____ TASK DATA
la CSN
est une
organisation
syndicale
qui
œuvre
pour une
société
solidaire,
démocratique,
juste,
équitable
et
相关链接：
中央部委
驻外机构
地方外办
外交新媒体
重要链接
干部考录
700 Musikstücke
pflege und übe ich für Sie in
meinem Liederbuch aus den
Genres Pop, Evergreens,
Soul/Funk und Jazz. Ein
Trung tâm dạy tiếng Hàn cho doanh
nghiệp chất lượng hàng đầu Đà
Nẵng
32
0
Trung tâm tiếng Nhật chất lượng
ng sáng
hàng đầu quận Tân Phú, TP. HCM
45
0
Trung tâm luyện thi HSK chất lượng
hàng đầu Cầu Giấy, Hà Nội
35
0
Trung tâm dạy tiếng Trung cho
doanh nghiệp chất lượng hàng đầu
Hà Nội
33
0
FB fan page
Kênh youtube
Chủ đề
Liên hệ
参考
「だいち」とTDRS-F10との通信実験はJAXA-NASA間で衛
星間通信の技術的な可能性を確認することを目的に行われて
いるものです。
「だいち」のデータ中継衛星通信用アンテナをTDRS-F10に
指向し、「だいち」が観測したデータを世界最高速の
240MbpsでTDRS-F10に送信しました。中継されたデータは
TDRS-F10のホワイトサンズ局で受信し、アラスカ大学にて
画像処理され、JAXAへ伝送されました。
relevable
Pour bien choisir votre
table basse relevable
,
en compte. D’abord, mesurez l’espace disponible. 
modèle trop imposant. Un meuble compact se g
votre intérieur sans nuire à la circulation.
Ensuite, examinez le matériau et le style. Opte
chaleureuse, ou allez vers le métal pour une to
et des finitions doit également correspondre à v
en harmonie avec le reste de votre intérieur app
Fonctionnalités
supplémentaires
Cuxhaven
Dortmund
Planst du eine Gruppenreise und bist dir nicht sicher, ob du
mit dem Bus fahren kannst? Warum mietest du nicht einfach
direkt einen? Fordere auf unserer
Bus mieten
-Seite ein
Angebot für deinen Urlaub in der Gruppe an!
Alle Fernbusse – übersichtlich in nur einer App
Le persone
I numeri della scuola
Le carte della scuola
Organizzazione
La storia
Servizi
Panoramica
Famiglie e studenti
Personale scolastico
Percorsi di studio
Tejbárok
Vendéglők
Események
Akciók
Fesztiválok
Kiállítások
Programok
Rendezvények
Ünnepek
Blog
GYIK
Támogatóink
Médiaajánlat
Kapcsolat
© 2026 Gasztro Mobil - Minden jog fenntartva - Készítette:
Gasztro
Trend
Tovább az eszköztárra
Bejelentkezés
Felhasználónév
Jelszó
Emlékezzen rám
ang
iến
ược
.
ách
________
> [WORK ITEM] Output the records exactly, so that each line matches what was given.

> [WRITTEN SOLUTION]
la CSN
est une
organisation
syndicale
qui
œuvre
pour une
société
solidaire,
démocratique,
juste,
équitable
et
相关链接：
中央部委
驻外机构
地方外办
外交新媒体
重要链接
干部考录
700 Musikstücke
pflege und übe ich für Sie in
meinem Liederbuch aus den
Genres Pop, Evergreens,
Soul/Funk und Jazz. Ein
Trung tâm dạy tiếng Hàn cho doanh
nghiệp chất lượng hàng đầu Đà
Nẵng
32
0
Trung tâm tiếng Nhật chất lượng
ng sáng
hàng đầu quận Tân Phú, TP. HCM
45
0
Trung tâm luyện thi HSK chất lượng
hàng đầu Cầu Giấy, Hà Nội
35
0
Trung tâm dạy tiếng Trung cho
doanh nghiệp chất lượng hàng đầu
Hà Nội
33
0
FB fan page
Kênh youtube
Chủ đề
Liên hệ
参考
「だいち」とTDRS-F10との通信実験はJAXA-NASA間で衛
星間通信の技術的な可能性を確認することを目的に行われて
いるものです。
「だいち」のデータ中継衛星通信用アンテナをTDRS-F10に
指向し、「だいち」が観測したデータを世界最高速の
240MbpsでTDRS-F10に送信しました。中継されたデータは
TDRS-F10のホワイトサンズ局で受信し、アラスカ大学にて
画像処理され、JAXAへ伝送されました。
relevable
Pour bien choisir votre
table basse relevable
,
en compte. D’abord, mesurez l’espace disponible. 
modèle trop imposant. Un meuble compact se g
votre intérieur sans nuire à la circulation.
Ensuite, examinez le matériau et le style. Opte
chaleureuse, ou allez vers le métal pour une to
et des finitions doit également correspondre à v
en harmonie avec le reste de votre intérieur app
Fonctionnalités
supplémentaires
Cuxhaven
Dortmund
Planst du eine Gruppenreise und bist dir nicht sicher, ob du
mit dem Bus fahren kannst? Warum mietest du nicht einfach
direkt einen? Fordere auf unserer
Bus mieten
-Seite ein
Angebot für deinen Urlaub in der Gruppe an!
Alle Fernbusse – übersichtlich in nur einer App
Le persone
I numeri della scuola
Le carte della scuola
Organizzazione
La storia
Servizi
Panoramica
Famiglie e studenti
Personale scolastico
Percorsi di studio
Tejbárok
Vendéglők
Események
Akciók
Fesztiválok
Kiállítások
Programok
Rendezvények
Ünnepek
Blog
GYIK
Támogatóink
Médiaajánlat
Kapcsolat
© 2026 Gasztro Mobil - Minden jog fenntartva - Készítette:
Gasztro
Trend
Tovább az eszköztárra
Bejelentkezés
Felhasználónév
Jelszó
Emlékezzen rám
ang
iến
ược
.
ách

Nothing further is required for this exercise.